La Côte d'Ivoire bientôt leader mondial de la transformation du cacao

Avec 520 000 tonnes de cacao transformées cette année, la Côte d'Ivoire talonne le numéro un mondial, la Hollande. Pour l'Organisation internationale du café et du cacao (Icco), le pays ouest-africain devrait prendre la tête du classement dès l'an prochain.
Premier producteur mondial de cacao - 1 741 000 tonnes durant la saison 2013-2014 - la Côte d'Ivoire vise également la tête du classement en terme de première transformation de "l'or brun" (broyage et fabrication de beurre
de cacao). À en croire les statistiques que vient de publier l'Organisation internationale du café et du cacao (Icco), le pays ouest-africain est en bonne voie de relever ce défi.

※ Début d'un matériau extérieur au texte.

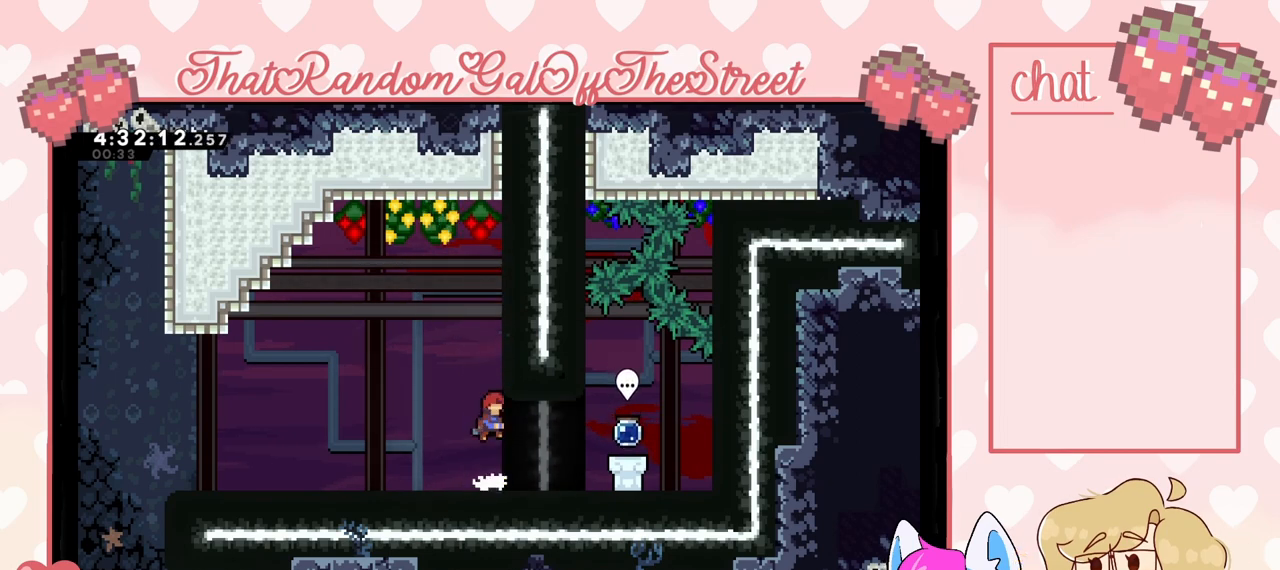
{"buttons": ["A", "X"], "left_stick": "up-right", "right_stick": "center", "events": [[33, "X", "down"], [267, "A", "down"], [367, "left_stick", "up-right"]]}
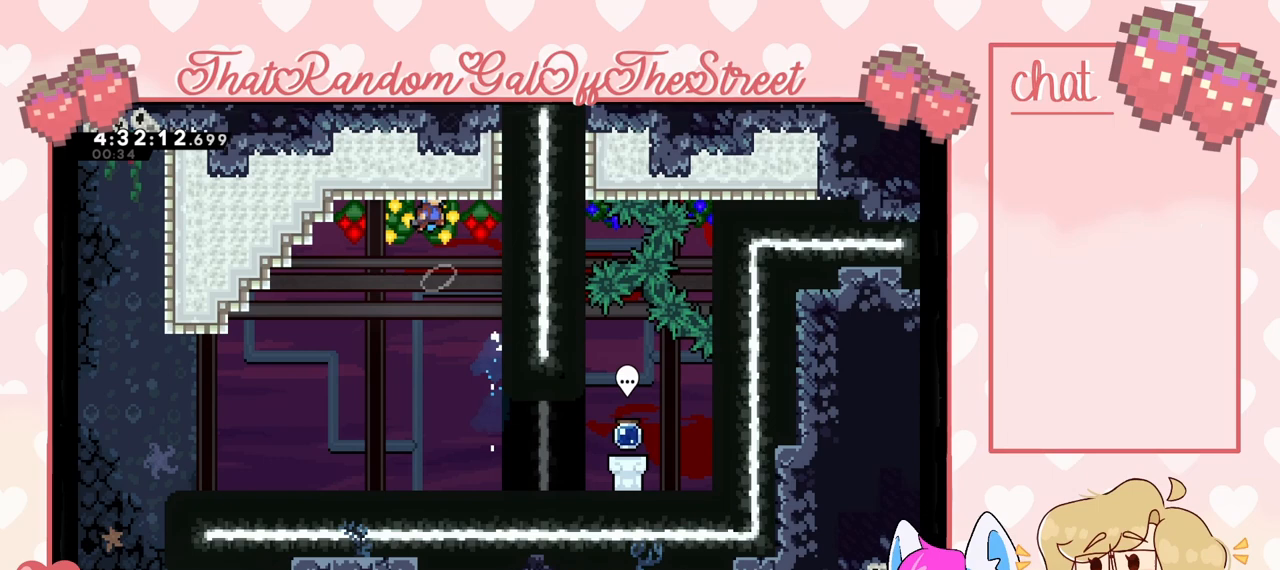
{"buttons": ["L2"], "left_stick": "center", "right_stick": "center", "events": [[267, "A", "up"], [267, "X", "up"], [400, "L2", "down"], [400, "left_stick", "center"]]}
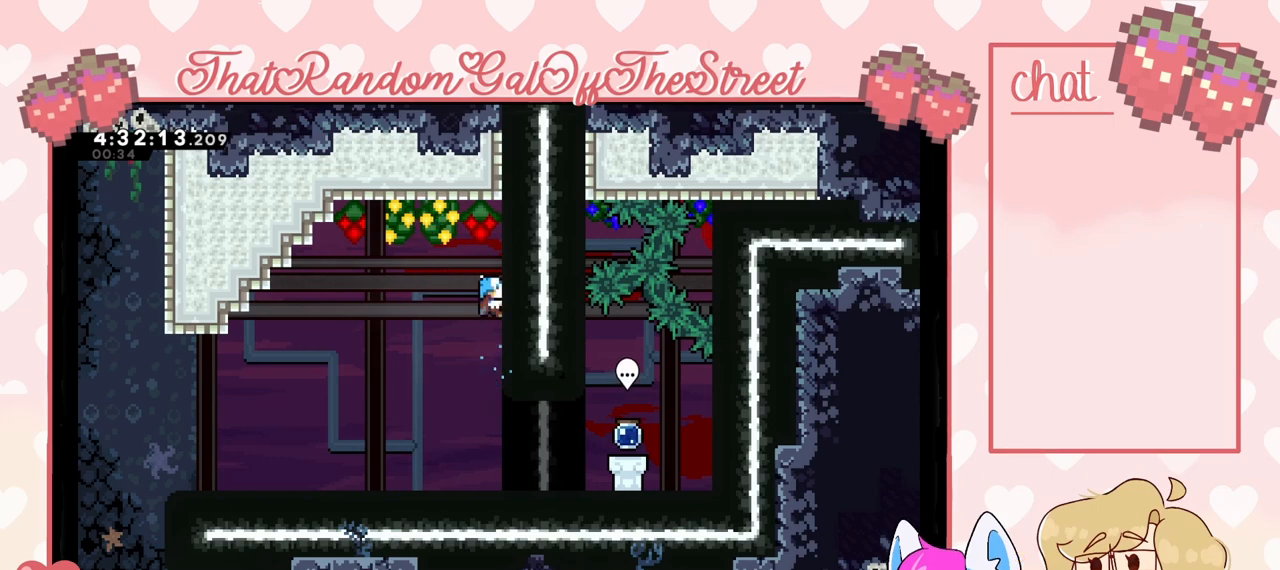
{"buttons": ["A"], "left_stick": "center", "right_stick": "center", "events": [[33, "L2", "up"], [500, "A", "down"]]}
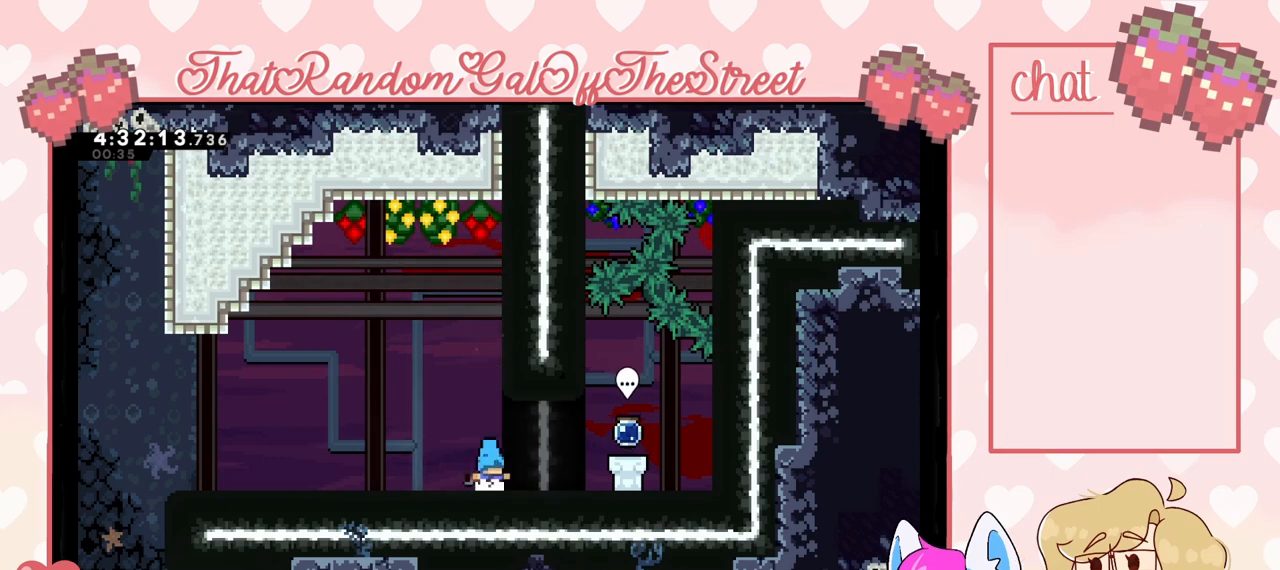
{"buttons": ["A", "X"], "left_stick": "up-right", "right_stick": "center", "events": [[33, "left_stick", "up"], [133, "A", "up"], [200, "X", "down"], [367, "A", "down"], [500, "left_stick", "up-right"]]}
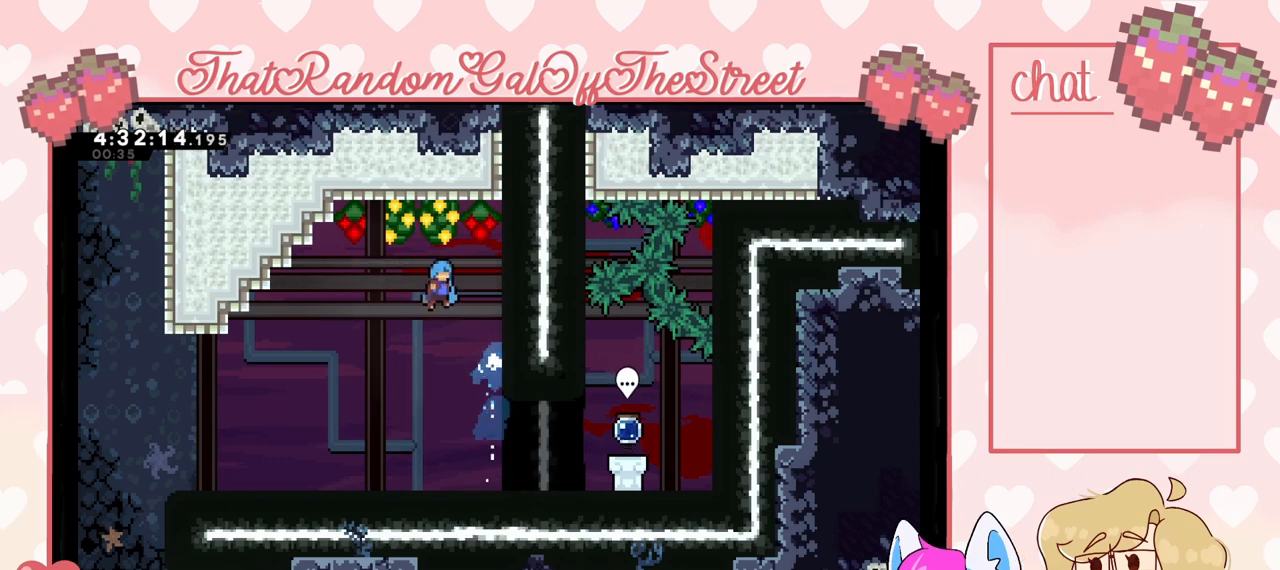
{"buttons": [], "left_stick": "center", "right_stick": "center", "events": [[367, "A", "up"], [400, "X", "up"], [500, "left_stick", "center"]]}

Durant la saison 2013-2014, environ 520 000 tonnes de cacao ont été transformées en Côte d'Ivoire, soit 10 % de plus que durant la saison précédente, estime l'organisation sectorielle. Une performance qui place le pays au deuxième rang mondial, derrière la Hollande (530 000 tonnes). En termes relatifs, cela représente environ 30 % de la production cacaoyère du pays cette année. Un résultat similaire à celui enregistré en 2012-2013, mais qui reste remarquable au vu de la forte hausse de la production enregistrée cette année.
Capacités de broyage
Contacté par "Jeune Afrique", Jean-Marc Anga, le directeur exécutif de l'Icco, ne semble pas surpris par ces résultats : "Les capacités de transformation de la Côte d'Ivoire sont en progression depuis plusieurs années. Les résultats de la saison 2013-2014 s'expliquent à la fois par la hausse de la production et par celle des moyens de transformation du pays".
Plusieurs entreprises agro-industrielles ont lancé des projets d'usine de transformation en Côte d'Ivoire ces dernières années, rappelle Jean-Marc Anga. Leur réalisation et le démarrage de ces installations devraient booster les capacités de broyage du cacao du pays, qui sont aujourd'hui inférieures à 600 000 tonnes, ce qui est loin de l'objectif des autorités ivoiriennes qui est de transformer sur place 50 % de production cacaoyère locale.